Upah pembantu rumah tangga migran di Hong Kong per 1 Oktober 2016 adalah HK$ 4320 atau sekitar Rp. 7,2 juta per bulan. Mereka pun tak bebas berkeliaran karena diwajibkan tinggal di rumah majikan.

Sementara upah minimum buruh kasar untuk warga Hong Kong bisa mencapai HK$ 55 atau sekitar Rp.238.000 per jam, dan mereka bebas tinggal di mana saja.

Lebih lagi honor penjaja jasa escort atau pelayan di berbagai pub di Wan Chai, yang sering juga berarti pekerja seks komersial, yang bisa melangit hingga belasan ribu dolar hanya untuk semalam berpesta.

Hak atas foto EPA/ALEX HOFFORD
Image caption Rurik Jutting terdakwa yang mengaku menyiksa dua warga Indonesia itu terlebih dahulu sebelum membunuhnya.

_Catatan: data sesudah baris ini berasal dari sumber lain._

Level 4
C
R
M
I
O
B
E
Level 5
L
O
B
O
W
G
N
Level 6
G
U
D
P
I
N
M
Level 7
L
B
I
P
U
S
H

Endang, 23 tahun, mengaku dirinya sering ditawari untuk 'bekerja sambilan' di Wan Chai oleh beberapa temannya. Namun janda satu anak asal Cirebon ini mengatakan dia tak berani nekat meski ditawari uang banyak.

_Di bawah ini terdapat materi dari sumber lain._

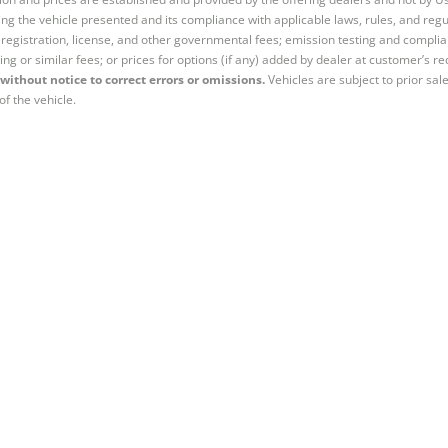
ng the vehicle presented and its compliance with applicable laws, rules, and regul
e, registration, license, and other governmental fees; emission testing and compl
ing or similar fees; or prices for options (if any) added by dealer at customer’s re
without notice to correct errors or omissions.
Vehicles are subject to prior sal
of the vehicle.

"Sekarang saja, saya sudah berapa kali kena razia polisi, diminta tunjukkin Hong Kong ID (kartu identitas diri), lalu majikan saya ditelepon untuk dicek, benar nggak kalau saya ini punya majikan," kata Endang.

Di rekaman interogasi polisi Hong Kong pada 2 November 2014, Jutting mengaku Alice alias Sumarti Ningsih awalnya enggan mengikutinya ke apartemen Rurik Jutting karena tahu bahwa bankir asal Inggris itu penyuka seks yang sadistik. Namun Alice akhirnya tergoda, saat Jutting mengiming-imingi honor HK$ 12.000 atau Rp20 juta semalam.

"Saya memang nggak bisa nyalahin (Sumarti). Saya nggak bisa nyalahin mereka yang pilih jalan itu, karena ada teman saya yang semalam bahkan bisa dapat HK$ 15-17 ribu dolar (sekitar Rp25 juta-28,4 juta), walaupun mereka tahu resikonya tinggi," kata Lydia, berulang-ulang.

Ia menyesalkan mereka yang menghakimi orang-orang seperti Sumarti Ningsih dan Seneng Mujiasih terkait profesinya.

"Mereka itu tak punya banyak pilihan. dan hidup mereka sudah berat. JAdi jangan dihakimi," tandasnya.

Lydia menggambarkan, bahkan ada yang memperolok korban, seperti dalam sebuah acara bincang di sebuah radio berbahasa Kanton di Hong Kong yang bercanda bahwa peristiwa penggorokan leher kedua korban itu tak ubahnya seperti 'ayam Indonesia yang hendak dimasak.'

Hak atas foto Lilik Darmawan / BBC INDONESIA
Image caption Ahmad Kaliman mengatakan, ia marah mengetahui bahwa Sumarti Ningsih disiksa sebelum dibunuh.

Di Cilacap, Ahmad Kaliman, ayah Sumarti, mengatakan, apa pun yang dikatakan orang tentang kehidupan yang dijalani anaknya di akhir-akhir masa hidupnya, Sumarti Ningsih adalah anak yang baik, yang bekerja keras untuk mencukupi kebutuhan keluarga yang pas-pasan.

"Almarhum berangkat ke Hong Kong, bekerja untuk membahagiakan keluarga dan menuntaskan pendidikan anaknya."

Oleh karena itu, selain meminta agar pembunuhnya dihukum berat sesuai dengan hukum di Hong Kong, keluarga juga mengharap anak Sumarti Ningsih yakni Muhamad Hafiz Arnovan juga diperhatikan.

"Kami meminta agar pembunuhnya diharuskan bertanggung jawab terhadap hidup anaknya Sumarti Ningsih. Kami minta agar dia dibiayai pendidikannya sampai selesai kuliah." tandasnya.